Agora, era viagem duma vila, directo à cidade, com quatro anos o revisor ao lado… apertando minha mão com cuidado, ajudando-me a descer o estrado… 
Como eu adorava andar de autocarro!  

Pela janelinha, olhando sempre para as árvores, as casas, os automóveis na estrada, alguém a passar… e eu a sonhar como se estivesse a ver um documentário, as imagens a passar a noventa ou mesmo a cem quilómetros por hora… num cinema moderno, daqueles dias coloridos com todas as cores da natureza sem preto nem branco.
Aquilo é que eu gostava de ir à janela!  
Depois, os olhos de tanto se focarem, ficavam hipnotizados, parecia um sonho em movimento, o que estava lá fora, e dava a sensação do quieto, teimosamente parado, e eu a sonhar que o meu corpo voava ao passar pelas coisas das imagens, entre a vidraça e a imaginação da velocidade… 
Era um filme real sem playbacks nem imagens gravadas, passado ao vivo.  
Aquilo era demasiado belo, para ser verdade.

Aquilo é que eu gostava de ir à janela!  
Ir à cidade… viajar de autocarro.

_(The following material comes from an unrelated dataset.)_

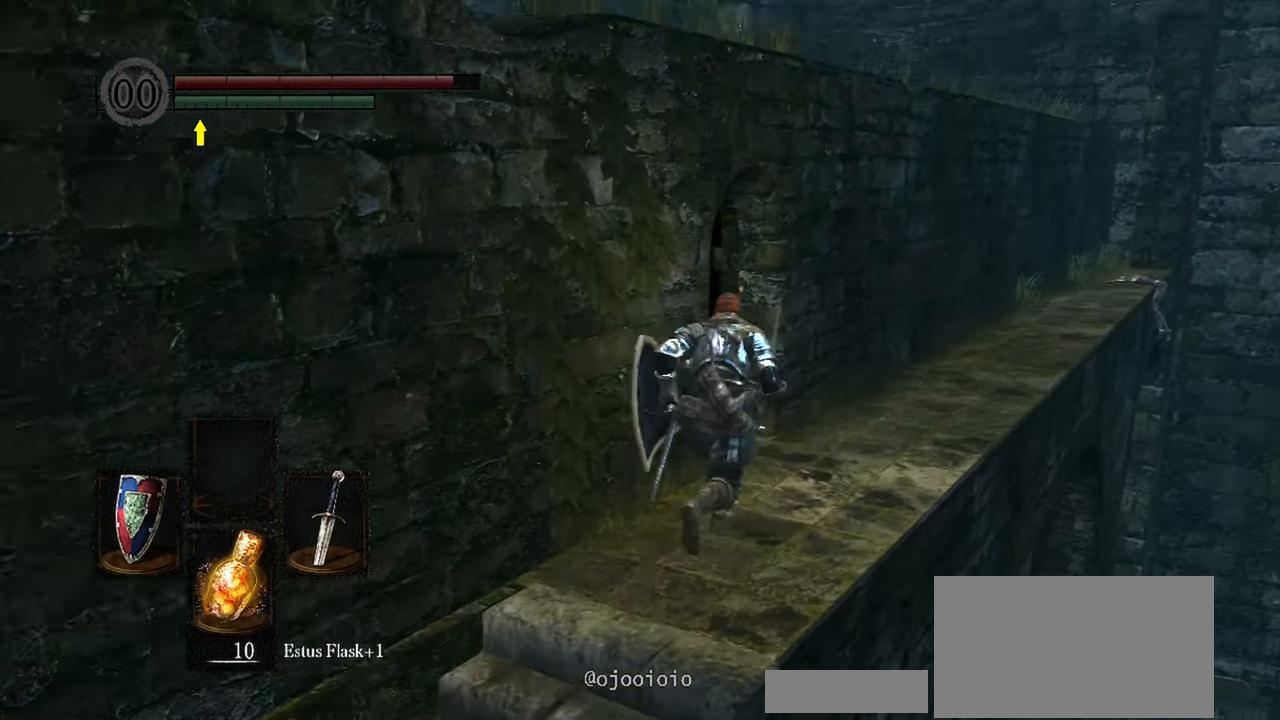
{"dt_ms": 500, "buttons": [], "left_stick": "up", "right_stick": "center", "events": [[233, "right_stick", "center"]]}
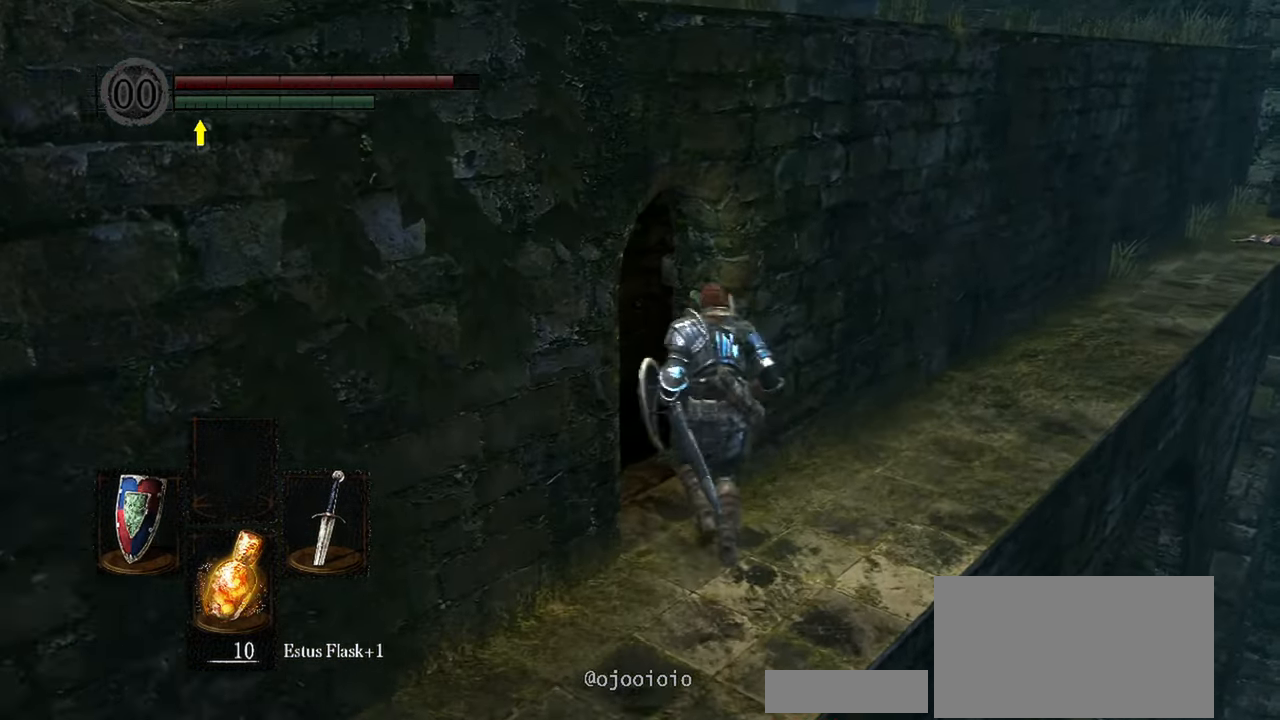
{"dt_ms": 500, "buttons": [], "left_stick": "up", "right_stick": "right", "events": [[50, "right_stick", "right"]]}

Ver o meu mundo através da vidraça, em sonhos de asas...
mirando tantos corações, pulsando nas cores arco-íris tão bonitos… a inveja do voo das aves em pleno contraste das borboletas floridas, batendo em sintonia na beleza e no mistério da natureza.






















terça-feira, 17 de fevereiro de 1998

ENTRONCAMENTO



/ NO ENTRONCAMENTO /






ENTRONCAMENTO


É daquelas coisas…
Não há nada que me diga do Entroncamento, talvez por lá estar pouco tempo, e como é conhecida a “terra dos fenómenos” de acordo com relatos populares sobre eventos curiosos, extraordinários ou mesmo fantásticos, o meu fenómeno seja, não recordar nada daquelas coisaspor mais que sejam os episódios ou os factos vários.
A idade não ajuda nada, e os retratos envoltórios das trocas de lugares e outras terras constantemente em ensaios pelas mudanças, não ajuda nenhuma criança a querer recordar lembranças dos primeiros dois Maios. 

É daquelas coisas…  
Não há nada que me diga do Entroncamento… fraco o pensamento, e forte os reconhecimentos do som do vento, que me vai embalando por onde passo… e fica o retrato na memória do tempo, na janela que Deus guarda, para quando chegar o momento, saber que por aqui alguém passa… não ficará em esquecimento.
Deus me faz passar, não me esquece, sabe que tenho de sofrer e sufragar as almas e os seres, espalhar a palavra profetizar no acontecer, e quando acontecer… vem no dia que amanhece, um novo dia o sol aquece, no mar e na Terra ao vento e na sombra, onde quer me encontre tenho de dar, mais do que recebo entregar, dar a minha vida que não é precisa, só menos coisa importante derretida em colheres de pó ardente, servir para os tempos que se aproximam, entregar de bandeja o meu corpo sem que se queira pestanejar, e voltar quando a aurora chegar, renascer das cinzas, amar. 

É destas coisas…
O amor… uma vida inteira à espera de beber o cálice, o sangue que dá a vida, eterna substância mais que a morte, o segredo que não acorda nem a razão descura, nem deixa beber dele a irmandade obscura, ganância duma sequidão, que quer matar a sede à custa da dor alheia e ódio puro, louco incerto, à espera de carregar no botão impresso a loucura da implosão no Universo.
É daquelas coisas…
O Entroncamento, entre a fronteira do pólo norte amar e o pólo sul amor, a passagem pelo glaciar, o fundir eterno amor para nunca deixar de amar.
Mas o maior fenómeno, o calor e o oceano… ainda está para aparecer, tempos do tempo há-de chegar… inumano, quando o sol derreter e o mar passar no Entroncamento.